>> START
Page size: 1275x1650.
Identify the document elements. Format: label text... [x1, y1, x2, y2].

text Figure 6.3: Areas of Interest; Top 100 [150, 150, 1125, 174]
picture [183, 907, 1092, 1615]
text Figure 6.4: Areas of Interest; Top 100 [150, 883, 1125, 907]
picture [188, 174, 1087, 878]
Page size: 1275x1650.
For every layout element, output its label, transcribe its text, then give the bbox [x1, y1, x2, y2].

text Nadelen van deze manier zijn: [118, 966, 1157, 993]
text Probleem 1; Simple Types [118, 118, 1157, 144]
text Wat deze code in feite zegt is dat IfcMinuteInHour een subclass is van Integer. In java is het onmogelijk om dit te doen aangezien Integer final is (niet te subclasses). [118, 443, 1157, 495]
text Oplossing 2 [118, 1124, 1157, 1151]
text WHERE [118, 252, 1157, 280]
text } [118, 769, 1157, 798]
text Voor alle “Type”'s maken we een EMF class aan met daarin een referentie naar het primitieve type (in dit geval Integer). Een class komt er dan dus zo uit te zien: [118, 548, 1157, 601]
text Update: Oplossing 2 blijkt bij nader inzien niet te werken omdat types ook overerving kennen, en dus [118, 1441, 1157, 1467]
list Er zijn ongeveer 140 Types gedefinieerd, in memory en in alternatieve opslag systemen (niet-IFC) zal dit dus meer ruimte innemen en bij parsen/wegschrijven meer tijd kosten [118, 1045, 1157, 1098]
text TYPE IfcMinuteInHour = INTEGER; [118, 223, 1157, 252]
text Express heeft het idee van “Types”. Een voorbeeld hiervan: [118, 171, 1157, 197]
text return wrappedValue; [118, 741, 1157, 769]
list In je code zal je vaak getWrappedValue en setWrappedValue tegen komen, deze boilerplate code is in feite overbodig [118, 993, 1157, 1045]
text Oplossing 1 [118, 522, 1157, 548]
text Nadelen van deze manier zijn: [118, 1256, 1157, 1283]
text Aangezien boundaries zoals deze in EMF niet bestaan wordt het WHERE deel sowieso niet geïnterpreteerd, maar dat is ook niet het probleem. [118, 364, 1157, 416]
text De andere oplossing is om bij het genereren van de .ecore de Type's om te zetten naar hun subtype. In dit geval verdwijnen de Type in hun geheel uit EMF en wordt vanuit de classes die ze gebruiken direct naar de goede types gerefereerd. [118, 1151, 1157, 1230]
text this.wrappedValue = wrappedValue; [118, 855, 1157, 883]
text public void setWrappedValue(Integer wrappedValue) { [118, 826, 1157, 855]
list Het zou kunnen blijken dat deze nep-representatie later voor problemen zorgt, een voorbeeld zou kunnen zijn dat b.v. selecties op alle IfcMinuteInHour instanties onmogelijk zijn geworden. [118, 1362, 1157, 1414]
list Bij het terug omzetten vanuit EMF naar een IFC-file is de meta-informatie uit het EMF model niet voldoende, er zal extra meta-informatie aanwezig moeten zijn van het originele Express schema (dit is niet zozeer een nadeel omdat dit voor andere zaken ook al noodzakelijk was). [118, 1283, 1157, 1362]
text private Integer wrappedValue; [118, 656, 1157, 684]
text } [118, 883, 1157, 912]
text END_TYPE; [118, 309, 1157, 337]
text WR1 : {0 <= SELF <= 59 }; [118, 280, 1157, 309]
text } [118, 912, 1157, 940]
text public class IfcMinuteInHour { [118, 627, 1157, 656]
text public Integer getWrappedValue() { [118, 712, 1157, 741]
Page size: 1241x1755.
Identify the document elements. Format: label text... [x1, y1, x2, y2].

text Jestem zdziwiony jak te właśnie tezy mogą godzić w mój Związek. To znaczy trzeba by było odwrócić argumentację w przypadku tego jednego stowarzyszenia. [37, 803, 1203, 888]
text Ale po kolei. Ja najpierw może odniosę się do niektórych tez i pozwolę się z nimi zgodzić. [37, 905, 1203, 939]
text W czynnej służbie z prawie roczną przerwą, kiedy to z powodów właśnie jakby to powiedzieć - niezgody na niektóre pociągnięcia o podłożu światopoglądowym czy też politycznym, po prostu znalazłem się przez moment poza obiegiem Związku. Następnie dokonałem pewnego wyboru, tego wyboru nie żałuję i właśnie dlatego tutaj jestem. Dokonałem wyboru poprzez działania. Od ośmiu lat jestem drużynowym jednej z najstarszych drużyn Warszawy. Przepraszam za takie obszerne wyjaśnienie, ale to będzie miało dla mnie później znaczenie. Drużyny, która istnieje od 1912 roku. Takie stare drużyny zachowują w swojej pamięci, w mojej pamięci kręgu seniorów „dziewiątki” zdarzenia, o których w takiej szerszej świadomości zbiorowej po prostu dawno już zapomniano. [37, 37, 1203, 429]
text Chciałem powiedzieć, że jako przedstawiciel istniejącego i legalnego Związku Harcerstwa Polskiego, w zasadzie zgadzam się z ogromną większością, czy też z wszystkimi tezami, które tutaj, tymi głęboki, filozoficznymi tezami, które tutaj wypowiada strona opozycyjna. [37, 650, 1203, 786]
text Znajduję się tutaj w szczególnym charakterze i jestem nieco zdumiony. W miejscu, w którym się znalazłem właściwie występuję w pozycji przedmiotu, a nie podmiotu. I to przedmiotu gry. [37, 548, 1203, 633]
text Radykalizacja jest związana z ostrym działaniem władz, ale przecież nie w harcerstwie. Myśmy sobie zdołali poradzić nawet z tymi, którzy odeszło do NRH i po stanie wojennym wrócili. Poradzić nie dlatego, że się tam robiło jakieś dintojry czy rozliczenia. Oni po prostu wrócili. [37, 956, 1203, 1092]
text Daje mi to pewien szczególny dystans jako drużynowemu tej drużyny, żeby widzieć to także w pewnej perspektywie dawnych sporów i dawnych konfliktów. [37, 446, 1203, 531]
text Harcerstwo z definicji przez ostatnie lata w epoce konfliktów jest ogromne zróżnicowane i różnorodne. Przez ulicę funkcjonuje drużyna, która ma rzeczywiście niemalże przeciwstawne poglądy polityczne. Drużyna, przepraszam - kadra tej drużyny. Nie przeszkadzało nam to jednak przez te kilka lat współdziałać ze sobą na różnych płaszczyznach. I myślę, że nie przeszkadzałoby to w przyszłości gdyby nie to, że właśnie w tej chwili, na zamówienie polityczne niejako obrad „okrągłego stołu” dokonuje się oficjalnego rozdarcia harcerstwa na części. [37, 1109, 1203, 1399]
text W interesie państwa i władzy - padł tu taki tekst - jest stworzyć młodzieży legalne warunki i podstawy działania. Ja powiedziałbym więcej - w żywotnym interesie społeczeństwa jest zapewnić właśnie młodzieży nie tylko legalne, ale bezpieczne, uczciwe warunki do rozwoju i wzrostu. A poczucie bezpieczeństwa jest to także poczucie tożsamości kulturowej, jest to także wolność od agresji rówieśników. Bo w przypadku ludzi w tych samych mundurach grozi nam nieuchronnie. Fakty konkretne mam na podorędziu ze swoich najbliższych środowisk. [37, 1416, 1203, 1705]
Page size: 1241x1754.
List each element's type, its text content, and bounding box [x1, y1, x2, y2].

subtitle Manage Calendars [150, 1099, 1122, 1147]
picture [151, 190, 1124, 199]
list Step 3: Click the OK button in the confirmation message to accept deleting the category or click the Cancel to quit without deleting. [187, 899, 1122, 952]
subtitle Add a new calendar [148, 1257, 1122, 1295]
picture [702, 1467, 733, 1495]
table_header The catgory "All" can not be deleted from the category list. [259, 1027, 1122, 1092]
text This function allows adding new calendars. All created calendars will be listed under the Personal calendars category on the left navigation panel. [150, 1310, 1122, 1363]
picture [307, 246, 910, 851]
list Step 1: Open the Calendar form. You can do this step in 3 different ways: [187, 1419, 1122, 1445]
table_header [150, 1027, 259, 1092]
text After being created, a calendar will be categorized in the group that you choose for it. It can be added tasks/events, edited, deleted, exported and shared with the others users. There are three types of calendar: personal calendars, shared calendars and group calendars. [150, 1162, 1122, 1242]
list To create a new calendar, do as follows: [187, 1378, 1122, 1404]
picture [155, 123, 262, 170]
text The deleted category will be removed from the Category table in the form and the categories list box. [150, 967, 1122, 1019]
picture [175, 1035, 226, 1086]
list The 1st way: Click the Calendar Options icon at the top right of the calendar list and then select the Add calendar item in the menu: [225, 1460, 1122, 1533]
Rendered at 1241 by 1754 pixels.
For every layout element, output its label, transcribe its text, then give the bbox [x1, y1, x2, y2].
>> END
Show every line of the listing that contains the word "konfliktów", treating uppercase and lowercase as different.

The output.
text Daje mi to pewien szczególny dystans jako drużynowemu tej drużyny, żeby widzieć to także w pewnej perspektywie dawnych sporów i dawnych konfliktów. [37, 446, 1203, 531]
text Harcerstwo z definicji przez ostatnie lata w epoce konfliktów jest ogromne zróżnicowane i różnorodne. Przez ulicę funkcjonuje drużyna, która ma rzeczywiście niemalże przeciwstawne poglądy polityczne. Drużyna, przepraszam - kadra tej drużyny. Nie przeszkadzało nam to jednak przez te kilka lat współdziałać ze sobą na różnych płaszczyznach. I myślę, że nie przeszkadzałoby to w przyszłości gdyby nie to, że właśnie w tej chwili, na zamówienie polityczne niejako obrad „okrągłego stołu” dokonuje się oficjalnego rozdarcia harcerstwa na części. [37, 1109, 1203, 1399]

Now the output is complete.